After meeting with US Secretary of State Condoleeza Rice on Wednesday, Saudi Arabian leader Saud al-Faisal announced that his country, unlike Egypt and the U.S., would not cut humanitarian funding to the Palestinian people.
Saud al-Faisal said that the world should not prejudge Hamas, signalling that many countries in the Arab world, along with many European countries and Russia, are still undecided about whether to sever financial aid that has become a lifeline for the Israeli-occupied Palestinian people.

The Saudi announcement comes a day after Egypt’s leader, Hosni Mubarak, announced that his country would withhold aid to the new Palestinian government until the now-majority Hamas party agreed to certain pre-conditions set by the US.  Mubarak’s announcement was made after a meeting with Condoleeza Rice, the US Secretary of State, during which Rice pressured Mubarak to agree with the US position.
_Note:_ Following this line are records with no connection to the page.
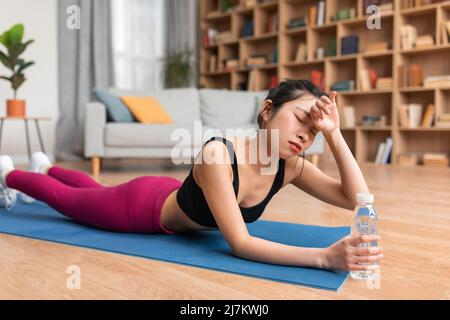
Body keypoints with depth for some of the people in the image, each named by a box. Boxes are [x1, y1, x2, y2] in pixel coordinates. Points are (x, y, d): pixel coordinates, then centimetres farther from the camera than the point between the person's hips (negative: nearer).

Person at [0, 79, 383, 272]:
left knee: (96, 189, 35)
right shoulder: (217, 155, -44)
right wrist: (324, 257, -58)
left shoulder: (290, 166, -24)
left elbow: (358, 200, -26)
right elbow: (240, 244, -48)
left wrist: (334, 134, -37)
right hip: (142, 206, -6)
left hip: (172, 199, 6)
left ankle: (46, 166, 64)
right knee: (64, 197, 23)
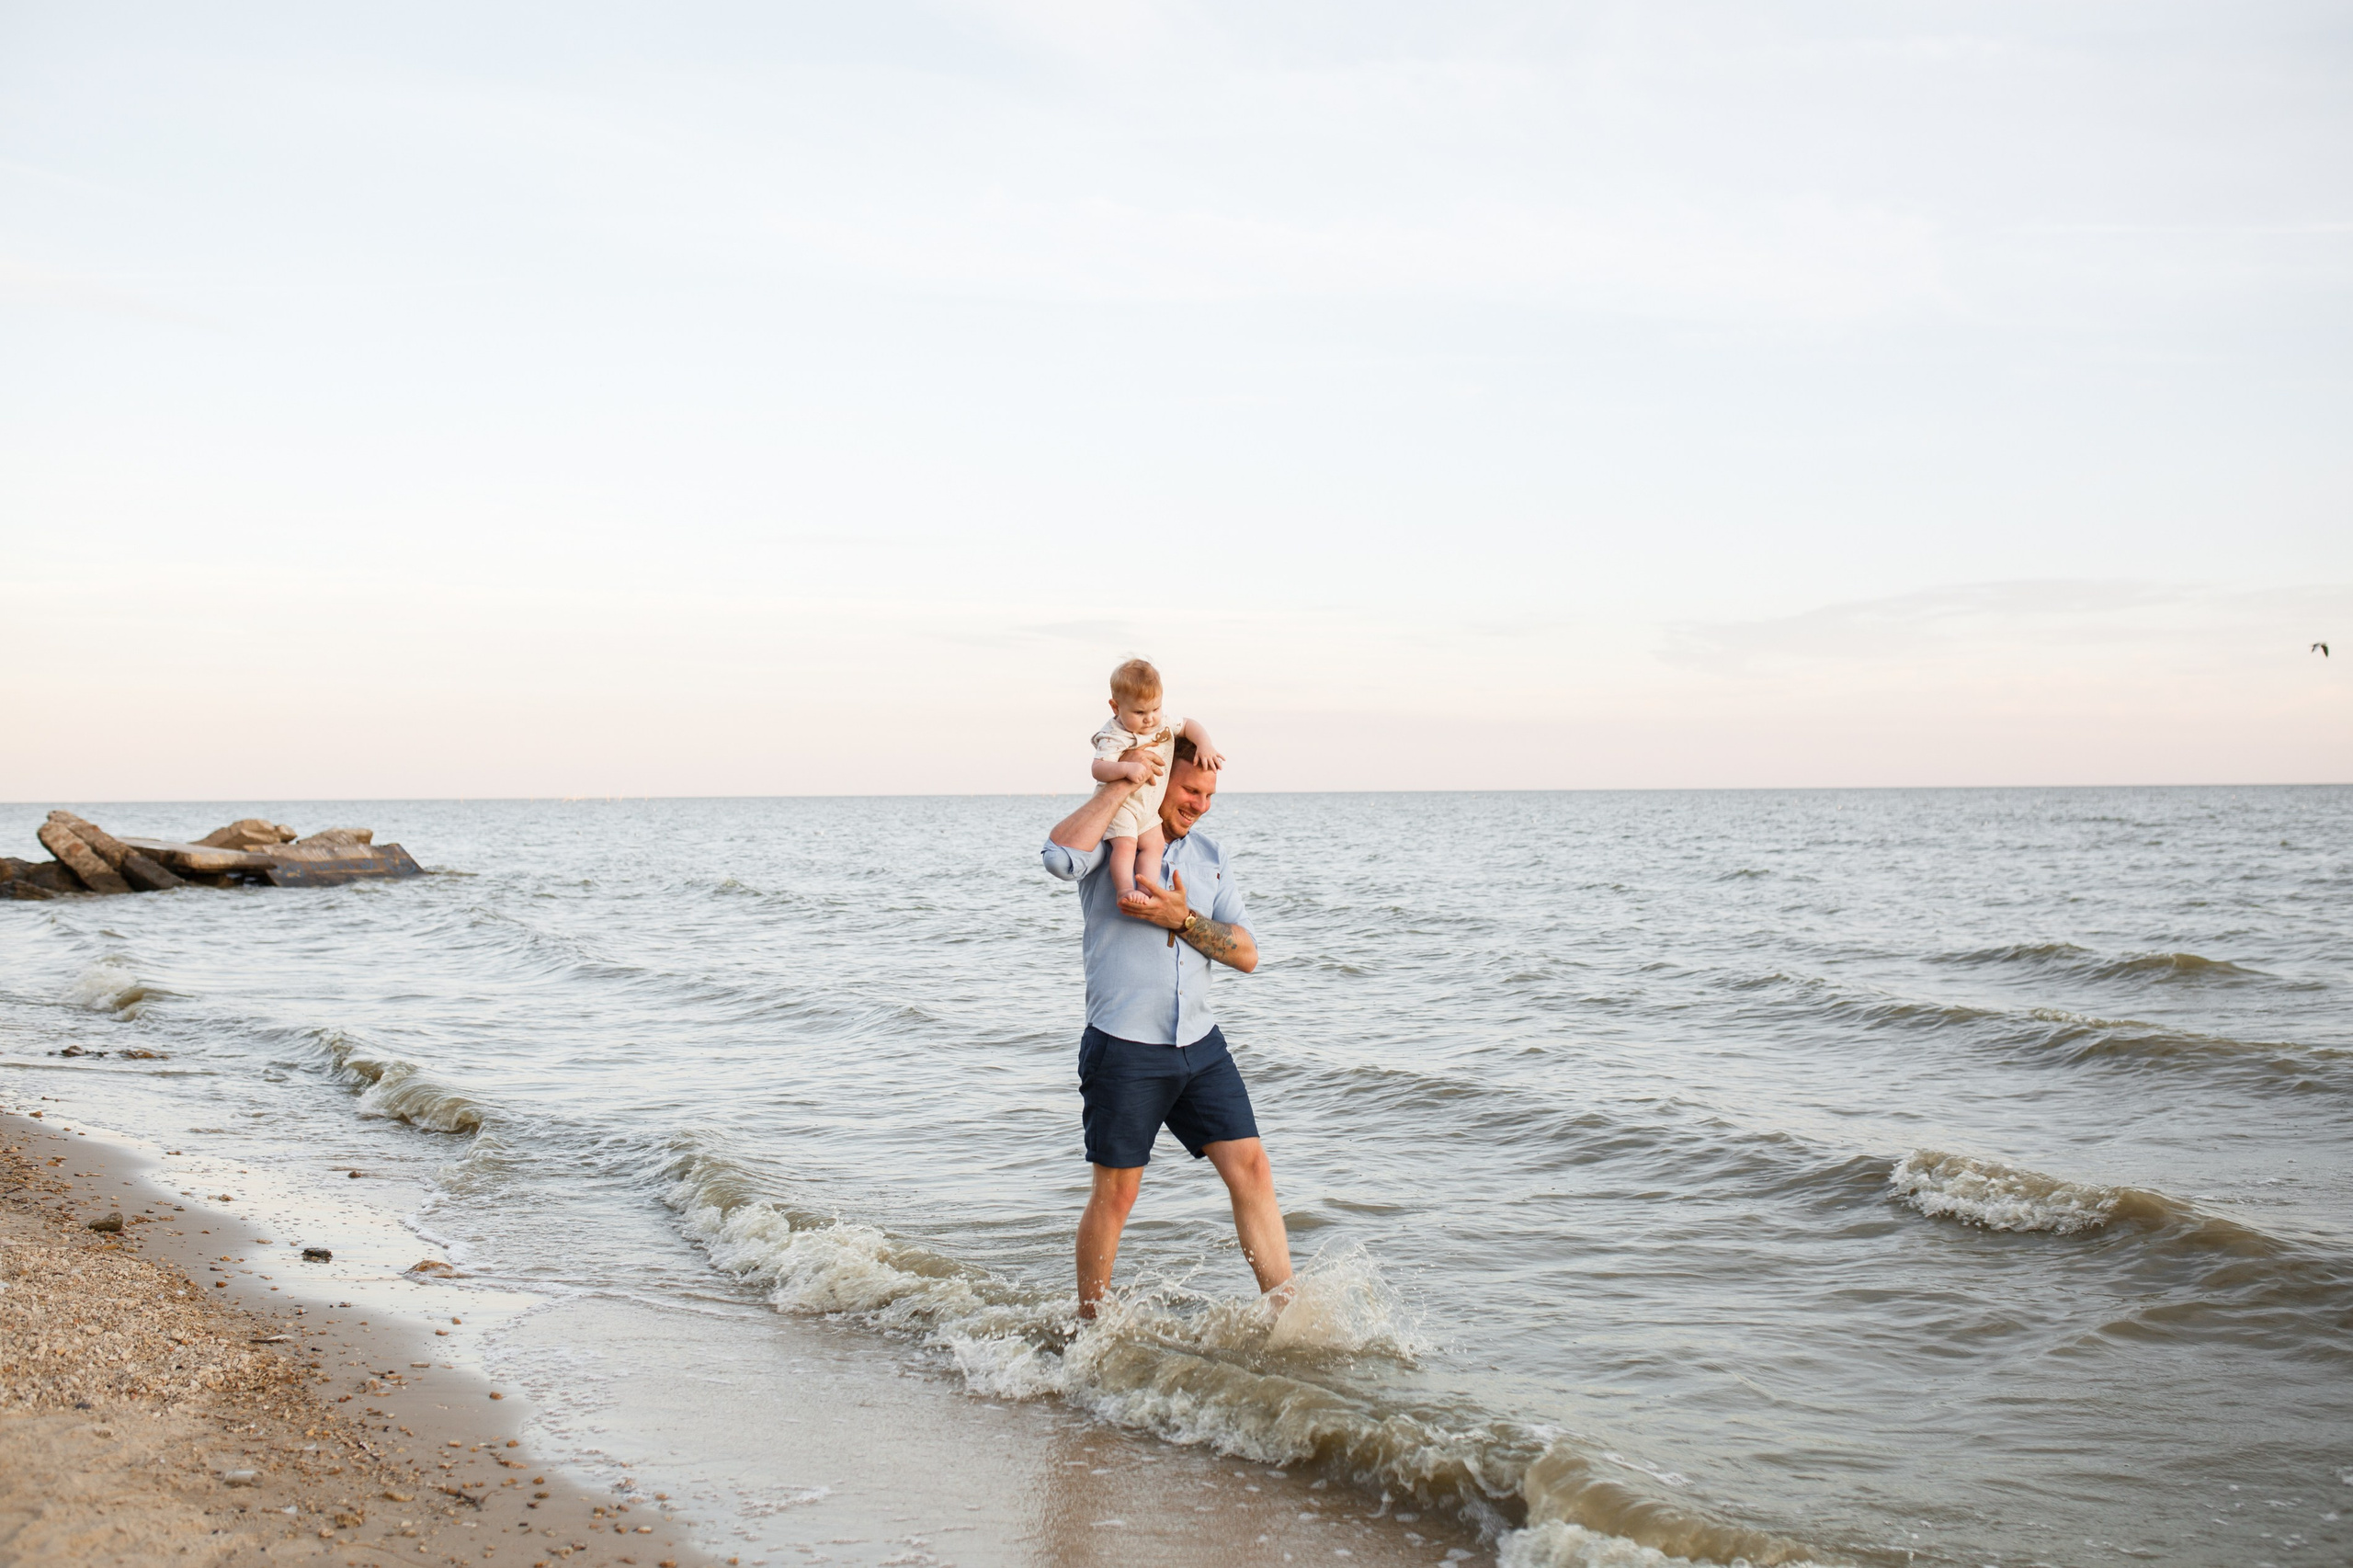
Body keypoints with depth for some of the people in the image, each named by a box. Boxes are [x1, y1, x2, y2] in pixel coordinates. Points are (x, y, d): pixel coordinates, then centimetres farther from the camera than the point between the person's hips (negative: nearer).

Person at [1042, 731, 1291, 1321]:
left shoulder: (1209, 857, 14)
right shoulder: (1108, 840, -3)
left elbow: (1246, 954, 6)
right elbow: (1059, 854, -29)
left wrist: (1182, 919, -11)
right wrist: (1120, 784, -18)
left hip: (1201, 1046, 5)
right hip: (1123, 1050, -5)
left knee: (1250, 1166, -2)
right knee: (1116, 1192, 4)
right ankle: (1088, 1326, 20)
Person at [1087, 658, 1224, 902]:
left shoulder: (1162, 725, 0)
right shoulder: (1114, 737, -22)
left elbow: (1189, 725, 9)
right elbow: (1098, 769, -32)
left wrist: (1205, 746, -11)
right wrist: (1127, 768, -49)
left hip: (1149, 806, 8)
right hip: (1120, 802, -8)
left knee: (1153, 845, -2)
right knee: (1125, 845, -22)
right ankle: (1125, 891, -25)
Rice is currently on a five-day tour to various Arab countries to pressure them not to aid the new Palestinian government, after Palestinians elected a legislative majority from the Hamas party in January elections.  The U.S. considers Hamas to be a terrorist organization, and does not differentiate between the party’s political and military wings.

The US Secretary of State’s trip takes her to the United Arab Emirates (UAE) on Thursday, where her pressure tactics regarding Palestinian aid may be overshadowed by an emerging scandal involving secret dealings between the UAE leadership and the White House regarding international shipping and the attempted purchase of US ports by the UAE.
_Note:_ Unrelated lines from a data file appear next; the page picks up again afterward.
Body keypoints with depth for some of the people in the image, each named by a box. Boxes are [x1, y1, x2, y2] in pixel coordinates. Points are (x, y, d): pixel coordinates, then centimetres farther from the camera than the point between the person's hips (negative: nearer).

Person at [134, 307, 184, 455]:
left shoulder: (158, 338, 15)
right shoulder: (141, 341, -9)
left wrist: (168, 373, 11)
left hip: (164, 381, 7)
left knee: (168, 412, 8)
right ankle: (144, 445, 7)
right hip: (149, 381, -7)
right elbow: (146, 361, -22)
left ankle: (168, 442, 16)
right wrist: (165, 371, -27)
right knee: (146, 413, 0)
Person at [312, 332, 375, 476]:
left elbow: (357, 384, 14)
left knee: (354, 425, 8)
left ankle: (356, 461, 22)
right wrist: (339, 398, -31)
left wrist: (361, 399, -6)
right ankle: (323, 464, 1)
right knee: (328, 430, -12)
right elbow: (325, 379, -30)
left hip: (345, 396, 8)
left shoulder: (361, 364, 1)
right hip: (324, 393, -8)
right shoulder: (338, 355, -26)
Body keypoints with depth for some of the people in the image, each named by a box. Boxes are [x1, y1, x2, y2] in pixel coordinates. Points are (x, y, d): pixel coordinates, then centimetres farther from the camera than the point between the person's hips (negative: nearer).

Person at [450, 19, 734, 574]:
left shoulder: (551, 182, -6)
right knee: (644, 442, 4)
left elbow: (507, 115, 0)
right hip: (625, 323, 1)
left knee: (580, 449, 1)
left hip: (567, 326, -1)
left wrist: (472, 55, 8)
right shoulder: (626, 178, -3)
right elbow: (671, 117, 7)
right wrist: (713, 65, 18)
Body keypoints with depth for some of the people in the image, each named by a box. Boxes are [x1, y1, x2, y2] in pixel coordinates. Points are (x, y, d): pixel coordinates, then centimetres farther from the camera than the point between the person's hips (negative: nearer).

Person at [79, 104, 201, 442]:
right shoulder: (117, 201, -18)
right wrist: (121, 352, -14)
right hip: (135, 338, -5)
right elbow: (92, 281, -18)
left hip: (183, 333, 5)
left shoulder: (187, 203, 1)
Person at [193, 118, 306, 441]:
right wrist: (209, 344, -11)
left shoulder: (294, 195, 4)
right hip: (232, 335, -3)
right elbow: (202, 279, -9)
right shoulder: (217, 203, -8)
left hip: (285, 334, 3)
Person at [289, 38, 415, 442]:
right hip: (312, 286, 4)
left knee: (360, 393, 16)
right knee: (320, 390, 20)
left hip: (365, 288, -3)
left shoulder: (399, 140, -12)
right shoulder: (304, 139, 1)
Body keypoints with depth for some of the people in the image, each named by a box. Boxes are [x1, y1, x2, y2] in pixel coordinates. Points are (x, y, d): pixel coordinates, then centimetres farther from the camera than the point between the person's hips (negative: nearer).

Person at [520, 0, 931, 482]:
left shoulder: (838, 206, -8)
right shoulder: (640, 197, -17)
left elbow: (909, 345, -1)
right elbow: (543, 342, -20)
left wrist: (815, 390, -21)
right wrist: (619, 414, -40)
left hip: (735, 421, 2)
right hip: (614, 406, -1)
In Saud’s statement Wednesday night, he criticized the US for cutting off funding to the Palestinian people, aid which would have equalled $400 million for the year.  Stopping aid for a sewer system infrastructure, which is the sort of project the US wants to be starved of funding, is effectively denying Palestinians humanitarian aid, he added.  Hamas leaders have called such denial of aid a type of ‘blackmail’ against the Palestinian people for exercising their democratic right to vote for whomever they choose.

The Saudis plan to continue sending approximately $15 million a month to the Palestinian government.
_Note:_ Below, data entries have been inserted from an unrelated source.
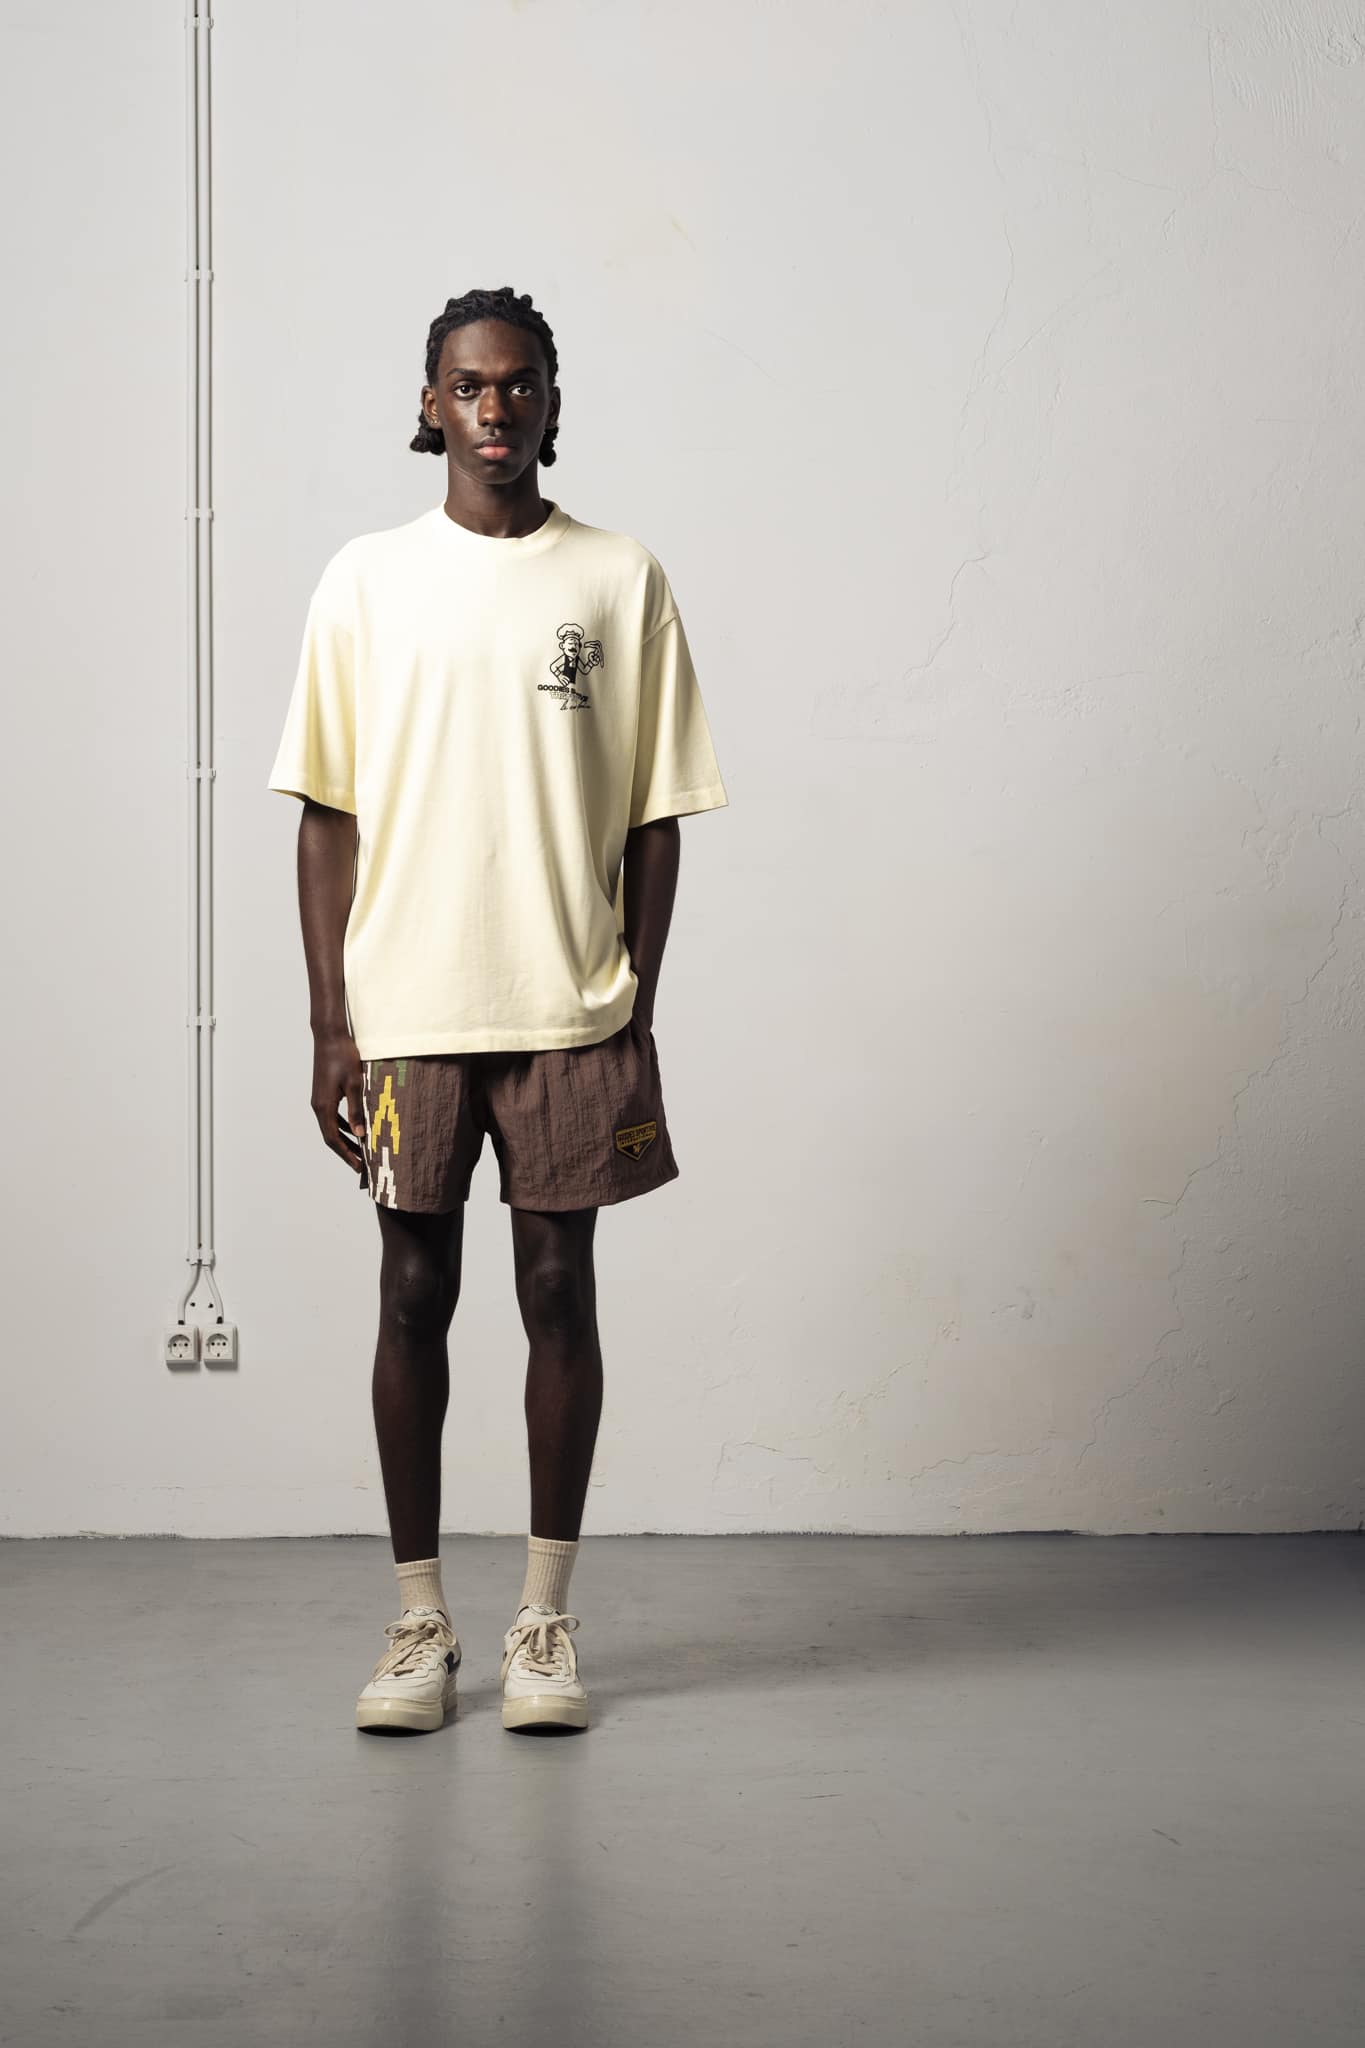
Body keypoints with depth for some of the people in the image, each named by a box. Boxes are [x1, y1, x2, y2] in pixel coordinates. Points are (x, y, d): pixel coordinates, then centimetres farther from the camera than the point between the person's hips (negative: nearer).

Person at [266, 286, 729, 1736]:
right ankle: (419, 1622, 16)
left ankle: (545, 1618, 16)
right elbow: (328, 815, 4)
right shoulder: (366, 582, 5)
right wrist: (330, 1026, -1)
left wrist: (637, 1012, -1)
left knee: (559, 1291, 4)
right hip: (406, 1012, 0)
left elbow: (653, 815, 5)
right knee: (414, 1294, 5)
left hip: (571, 1014, 0)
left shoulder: (623, 581, 4)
While Arab leaders appear hesitant to pre-judge the Hamas government, the main ally to the US in the region, Israel, has been very quick to engage in a policy of ‘punitive measures’ against the Palestinians, whose land they have been militarily occupying since 1967.  At least 35 Palestinians have been killed by Israeli forces since the January elections, including at least 5 children.  ‘Punitive measures’ also included freezing Palestinian tax money, over which Israeli authorities have complete control, and closing the Palestinian borders completely, imprisoning Palestinians into the two separate prisons of the Gaza Strip and the West Bank, with no way to cross between them.